# Fountain Pen Question



## ladycop322 (Apr 8, 2019)

I'm trying to determine the fountain pen with the thickest walls so I can place 3d objects before resin.  Have a real interesting project underway and client wants a fountain pen.  Anyone?

Thanks in advance!


----------



## jcm71 (Apr 8, 2019)

Presimos are pretty thick.  Single barrel with an etched chrome cap.


----------



## Dehn0045 (Apr 8, 2019)

The Panache is by far the FP with the most "meat" that I am aware of.  Average material thicknesses are 0.160 and 0.303 for the body and cap, respectively.  Most others are in the neighborhood of 0.100 to 0.150.  As already suggested, Presimos are on the thick side at 0.163.  The mirage is another option at 0.139/0.196, but I only see it available in a RB.

You'll probably be able to get a lot more depth based on the shape that you use.  I personally don't like it when a metal cap FP has a bulge in the body, but I don't mind if there is a bulge in the body AND the cap.  The length of the tubes will also be a factor.  I'd suggest comparing to some of the watch part and steampunk pens and see what they are using...


----------



## pshrynk (Apr 10, 2019)

Where can I find a Panache Fountain Pen?  I have the roller ball and love it.  I can't find any kits that have the FP mechanism, though.


----------



## Dehn0045 (Apr 10, 2019)

pshrynk said:


> Where can I find a Panache Fountain Pen?  I have the roller ball and love it.  I can't find any kits that have the FP mechanism, though.



I was thinking exoticblanks, but was fooled by the picture.  When I went to grab you the link, I noticed my error.  It looks like you can do a "frankenpen" pretty easy, here is a thread I found: http://www.penturners.org/forum/f13/panache-fountain-pen-blue-dyed-red-palm-140148/


----------



## ed4copies (Apr 10, 2019)

pshrynk said:


> Where can I find a Panache Fountain Pen?  I have the roller ball and love it.  I can't find any kits that have the FP mechanism, though.






Good question!!!  So, I wanted a good answer: Yes, the Dayacom front sections will thread into the penache properly.  We are adding more plating choices, but you can look through the available choices for the "Junior series: Jr.

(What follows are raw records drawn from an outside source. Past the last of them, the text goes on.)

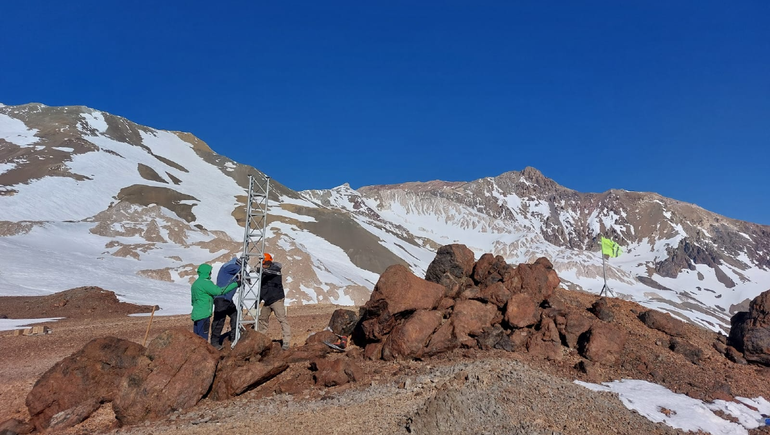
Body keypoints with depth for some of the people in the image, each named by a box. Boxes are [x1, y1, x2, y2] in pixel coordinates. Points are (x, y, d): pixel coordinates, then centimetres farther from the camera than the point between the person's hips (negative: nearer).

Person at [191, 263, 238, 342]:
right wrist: (236, 284, -19)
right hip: (203, 315, -10)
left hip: (196, 314, 10)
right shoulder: (205, 282, -14)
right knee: (203, 339, -6)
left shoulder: (195, 283, 17)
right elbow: (219, 291, -23)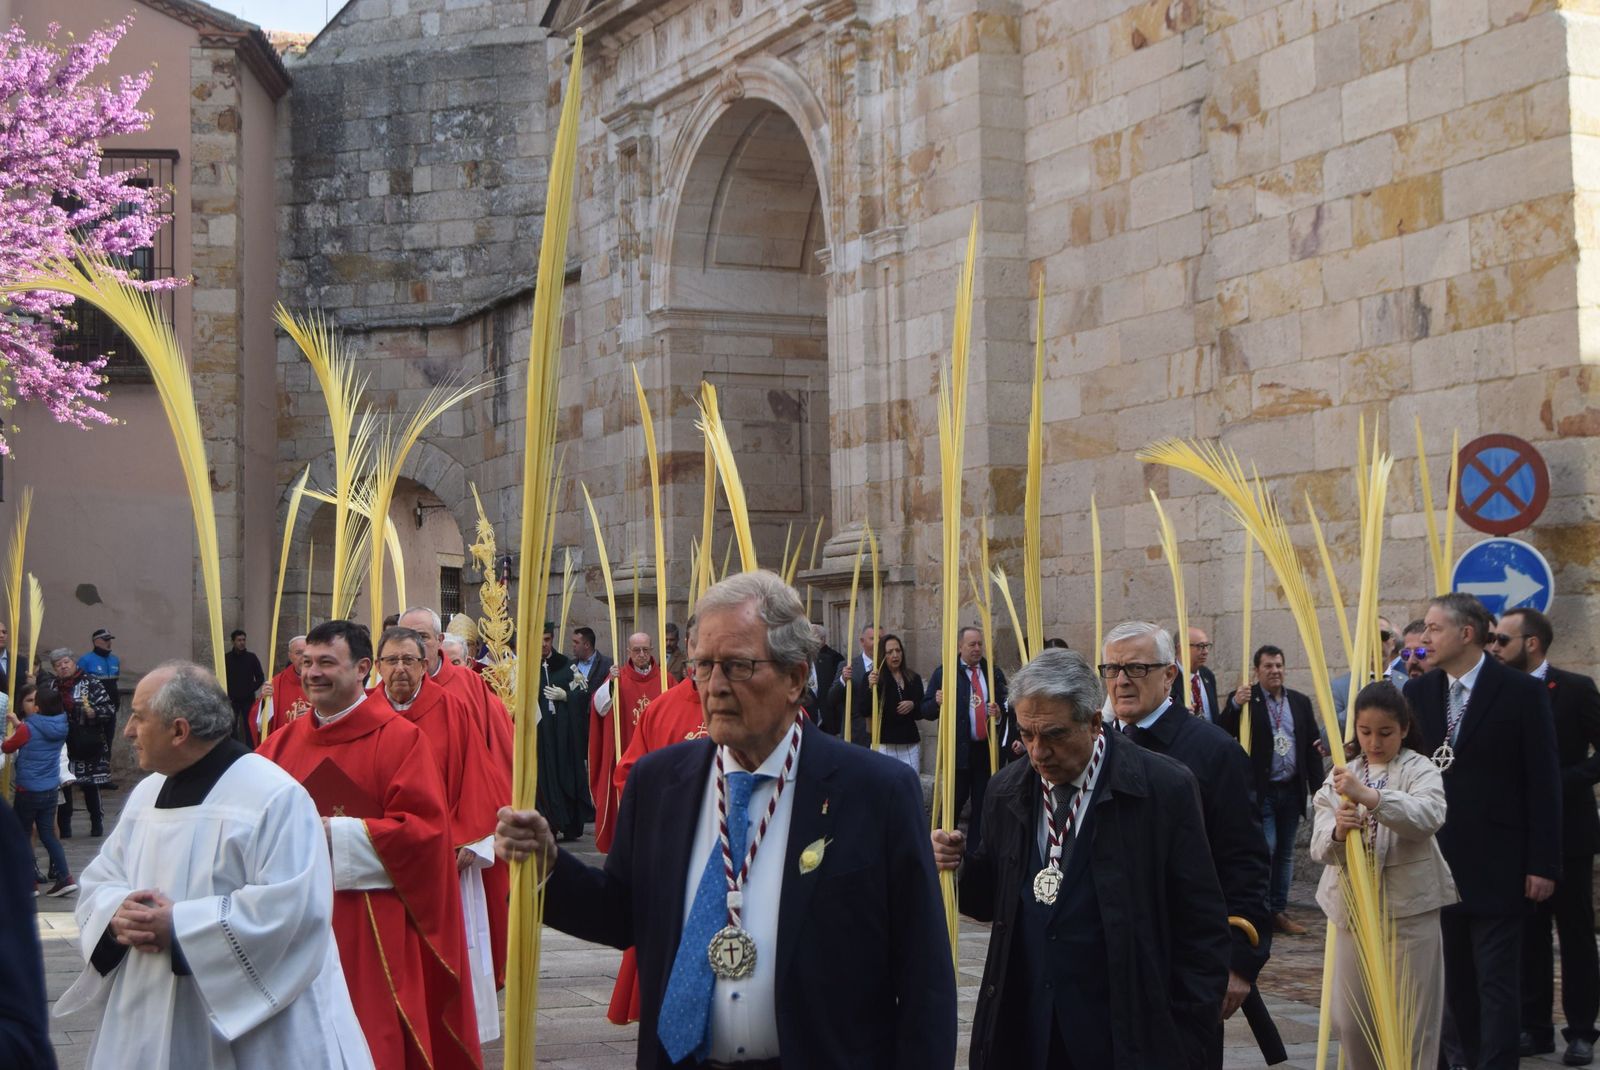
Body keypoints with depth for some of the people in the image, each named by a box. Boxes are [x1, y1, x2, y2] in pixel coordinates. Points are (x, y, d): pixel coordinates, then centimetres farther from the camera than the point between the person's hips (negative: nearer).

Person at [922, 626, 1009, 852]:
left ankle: (975, 852, 14)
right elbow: (926, 711, 1)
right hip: (958, 749, -3)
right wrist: (938, 702, -21)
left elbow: (1005, 705, 14)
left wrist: (998, 713, -8)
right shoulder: (944, 673, 2)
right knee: (954, 802, -1)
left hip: (987, 749, 3)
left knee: (982, 804, 7)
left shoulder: (994, 674, 11)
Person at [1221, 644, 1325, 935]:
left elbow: (1312, 745, 11)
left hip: (1291, 790, 5)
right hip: (1260, 789, -5)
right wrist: (1235, 705, -31)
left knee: (1285, 853, 10)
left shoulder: (1300, 702, 11)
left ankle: (1279, 912, 17)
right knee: (1265, 848, -11)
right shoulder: (1244, 700, -3)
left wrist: (1317, 787, 6)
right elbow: (1224, 734, -15)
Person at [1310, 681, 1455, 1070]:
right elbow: (1320, 845, -4)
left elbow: (1428, 815, -25)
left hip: (1409, 907, -4)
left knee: (1412, 1019, 0)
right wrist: (1337, 832, -28)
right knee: (1351, 1017, 8)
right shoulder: (1342, 774, 8)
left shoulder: (1420, 769, -3)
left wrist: (1369, 796, -39)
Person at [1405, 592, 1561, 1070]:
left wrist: (1543, 863, -10)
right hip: (1437, 863, 5)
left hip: (1496, 866, -5)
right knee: (1455, 979, 11)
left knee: (1497, 982, -2)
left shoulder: (1521, 691, -7)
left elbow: (1544, 783, -7)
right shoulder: (1418, 691, 5)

Aaron, Anthony, George, etc"  The front section threading is consistent throughout, including both #5 and #6 size nib offerings.


----------



## pshrynk (Apr 12, 2019)

ed4copies said:


> pshrynk said:
> 
> 
> > Where can I find a Panache Fountain Pen?  I have the roller ball and love it.  I can't find any kits that have the FP mechanism, though.
> ...



Thanks!  Put my order in just now.


----------